A new algorithm is introduced for separation of the scattered and non-scattered parts of a monochromatic and well collimated synchrotron radiation beam transmitted through a sample and analyzed by reflection from a perfect crystal in the non-dispersive setting. The observed rocking curve is described by the Voigt function, which is a convolution of Lorentzian and Gaussian functions. For the actual fitting, pseudo-Voigtians are used. The fit yields the scaled integrated intensity (the effect of absorption), the center of the rocking curve (the effect of refraction), and the intensity of the transmitted beam is divided into the scattered and non-scattered parts. The algorithm is tested using samples that exhibit various degrees of refraction and scattering.
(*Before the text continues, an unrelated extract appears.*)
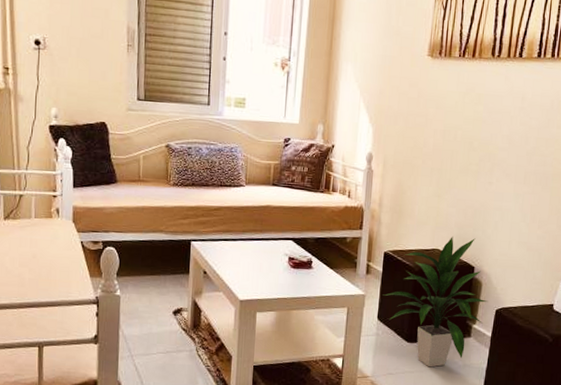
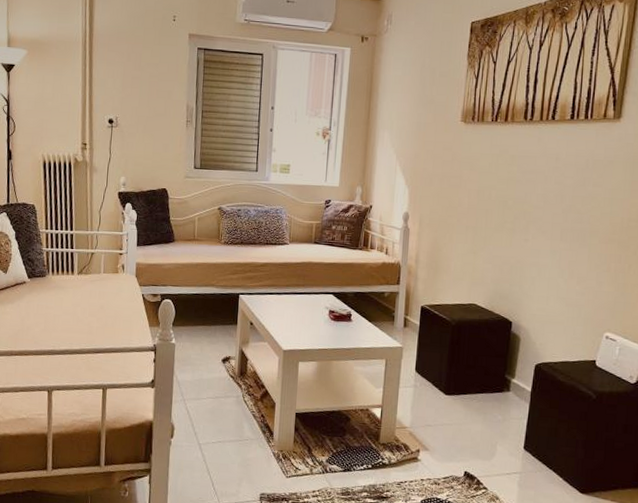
indoor plant: present [383,236,488,367] -> none [420,291,527,421]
Very close fits are achieved in an angular range that is 15 times the full width at half-maximum of the intrinsic rocking curve of the analyzer. The scattering part has long tails of Lorentzian shape owing to the `long-slit geometry' of the set-up. Quantitative images of absorption, refraction and scattering are constructed and compared with results of earlier treatments. The portion of scattering and the second moment of the observed rocking curve both increase linearly with the sample thickness and yield identical maps of the effects of scattering. The effects of refraction are calculated using the geometrical optics approximation, and a good agreement with experiment is found. The fits with reduced number of data points (minimum number is five) yield closely the same results as fits to the full data set.